FOR over 124 years May 1 has been celebrated around the world as International Workers' Day.
This workers' holiday began with the struggle for an eight-hour day in Australia, England, the US and Canada.
It reflects the history of the sweat and blood of the toiling masses since the beginning of the industrial revolution.
The first roots of May Day are to be found in Australian working people's conditions.
As Rosa Luxemburg put it: "The happy idea of using a proletarian holiday celebration as a means to attain the eight-hour day was first born in Australia. The workers there decided in 1856 to organise a day of complete stoppage together with meetings and entertainment as a demonstration in favour of the eight-hour day."
Thus the demand for a paid holiday and amelioration of working conditions exemplified by the demand for an 8-hour working day are historically interwoven.
Then, working conditions were atrocious and many a worker lost life and limb because of exhaustion and lapse of concentration which, in many cases, resulted in serious physical injury.
Industrial production had imposed objectionable working conditions such as long hours, child labour and a 16-hour working day.
Given this history, May Day therefore reflects the social and economic achievements of the labour movement. In 1817, Robert Owen, a Welsh socialist intellectual and revolutionary, evocatively captured the idea of an eight-hour working day in the slogan: "Eight hours labour, Eight hours recreation, Eight hours rest".
What Owen meant was that the first eight hours of the day were for labour while the second would be for recreational activities such as reading, sports, and so on. The last eight hours would be for rest to replenish energy expended at work.
This was to be an important conceptual framework of how the rights of workers were to be understood. The first eight hours of labour were to be committed to work, this being a drastic reduction from the 16 hours extracted from workers before.
As an international labour practice, the 8-hour working day, adopted throughout the world under the rubric of fair labour practice, has been absorbed in South Africa's democratic dispensation.

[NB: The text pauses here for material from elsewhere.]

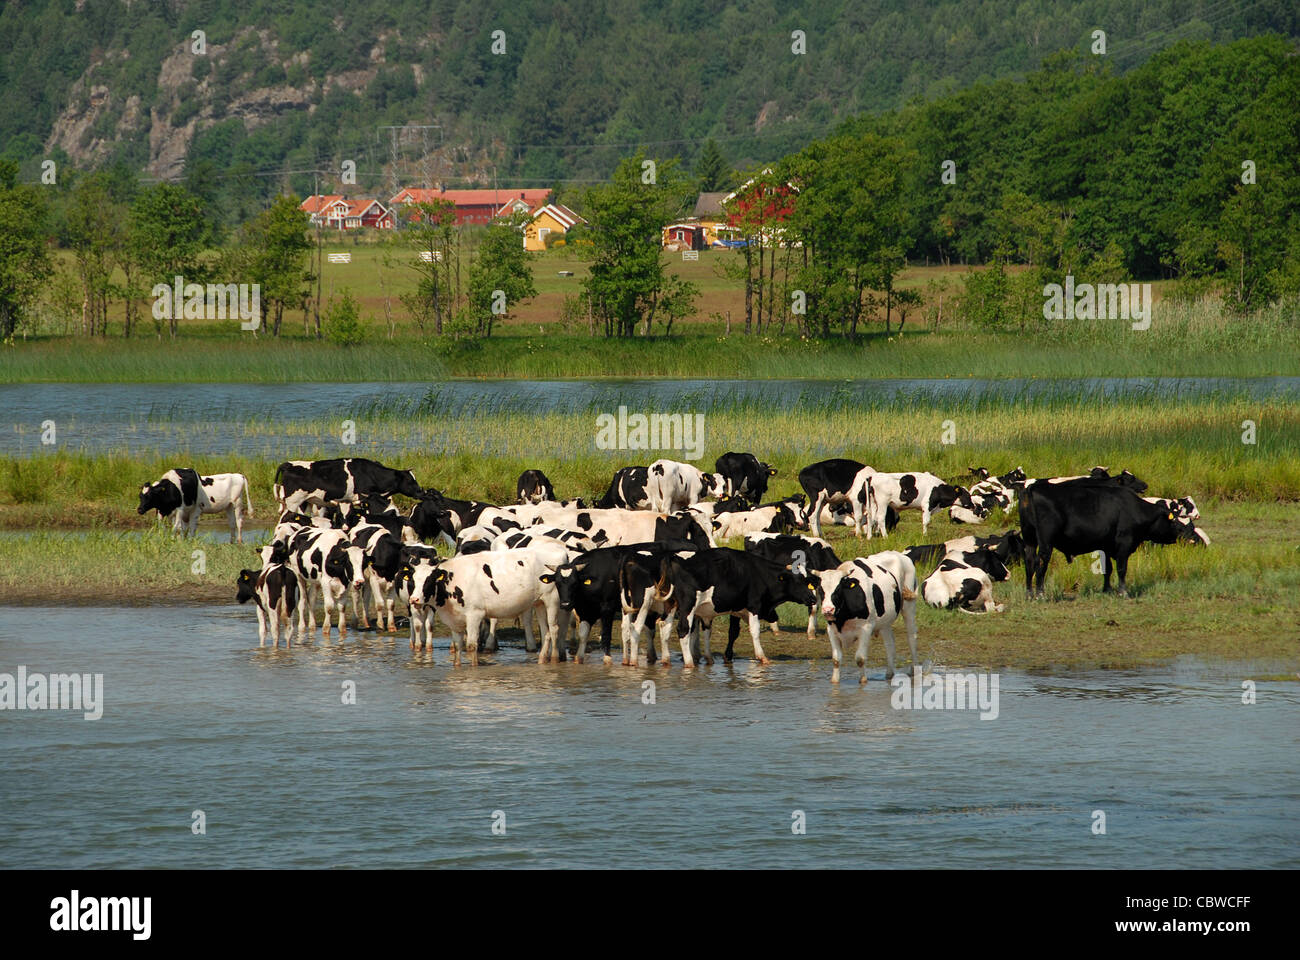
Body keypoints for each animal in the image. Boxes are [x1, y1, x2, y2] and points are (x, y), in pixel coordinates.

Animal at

In fact, in South Africa, workers started celebrating this day in 1915 and continued to fight for it to become a paid public holiday. The SA democratic government has since elevated May Day to its rightful national status.
Recognising the exploitation of South African workers, the government has been working for the betterment of workers' conditions since 1994.
Our Constitution guarantees workers rights such as fair labour practice, the right to form and join trade unions, strike and picket, and the right to collective bargaining.
In 1995 the government introduced, among other progressive labour laws, the Labour Rations Act (LRA) which gives rights to all workers, including domestic, farm and public sector workers.
The LRA ensures that workers cannot be dismissed for being members of a union or for legal strike action. It further requires employers to consult on major decisions such as retrenchment. Also, it set up the Commission for Conciliation, Mediation and Arbitration to provide easier and faster dispute settlement.
All of these changes are not an outcome of government "benevolence" but the result of sustained workers' struggles. It is these struggles here and elsewhere in the world that have resulted in improved working conditions protected by progressive labour laws.
As Owen's slogan states, workers need leisure time as much as they need work time. Unfortunately, with the onset of colonialism, the experiences of the working people from developing countries have not changed much. In South Africa under apartheid black workers were exploited at the factory floor and denied social justice outside their places of work.
For instance, the Group Areas Act had located living spaces of black people far away from their places of work, meaning that they had to use most of their leisure time travelling to work.
Many residential areas designated for black people scarcely had amenities for leisure and even fewer had facilities for intellectual stimulation such as libraries.
The rhetorical question that arose out of this situation was: what is the black worker to do with his-her leisure time, in the absence of suitable conditions?
Thus part of challenges government is wrestling with as it transforms our society is to address the basic needs of the poor.
Addressing this historical backlog also happens against the background of globalisation and related economic ills such as the recent global economic recession.
The recession has had a devastating effect on workers all over the world, not least on many South African workers.